May 28, 2024: the book entitled Nazi-Era Provenance of Museum Collections: A Research Guide came out on May 23. It was published by UCL Press, one of the leading open access scholarly publishers in the UK, in association with the Victoria and Albert Museum, London. It covers the dispossession practice of the Nazis in the years of their dominance, the brief history of recovering of the art looted by the Nazis, and the strategies and tools available to provenance researchers.

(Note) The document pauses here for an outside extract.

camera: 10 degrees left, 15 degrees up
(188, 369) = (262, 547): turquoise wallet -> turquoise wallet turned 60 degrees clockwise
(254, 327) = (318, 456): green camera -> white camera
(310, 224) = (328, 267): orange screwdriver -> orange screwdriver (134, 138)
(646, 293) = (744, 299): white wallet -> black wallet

One of the remarkable examples of retrieval of the property stolen by the Nazis is recounted on pages 121 to 126. The author, V&A's Senior Provenance Research Curator, Dr Jacques Schuhmacher, describes the case of the painting The White Willows at Pond by Vasily Polenov (1881), which was returned to Taganrog in 2017. In the acknowledgement section, Dr Jacques Schuhmacher thanked Foreign Relations Officer of Taganrog Local Government Alexander Mirgorodsky for sharing important insights and materials on the case of the Polenov painting.

The following are the highlights of the story. Once a part of a private collection, The White Willows at Pond was given to Taganrog Museum of Local Lore and History, more commonly known as the Alferaki Palace, in 1920s. The painting disappeared on August 27, 1943, a few days before Taganrog's liberation from Nazi German occupation.

The White Willows at Pond first surfaced in 1959, when it was put up for sale at a Munich art gallery. In 1975, it was acquired by Georg Schäfer and decorated the interiors at castle Alt Schloss Obbach in Euerbach, Germany. On March 12, 1986, the regional government of Schleswig-Holstein bought the painting in order to make it a property of Kunsthalle zu Kiel (the Kiel Museum of Art).

After an art revision at the Kiel Museum of Art and several examinations of historical documents, made by museum workers and German-Russian Museum Dialogue (DRMD), suspicion on the origin of Polenov's artwork was raised. All doubts were removed after additional information, rare materials and a unique black and white photograph were provided by Taganrog Group of Museums. The analysis proved that the artwork in Kiel is the Polenov painting displaced by German Wehrmacht in 1943. As mentioned above, the artwork was restituted in 2017. Next year, a one-painting room dedicated to The White Willows at Pond opened at Taganrog Group of Museums.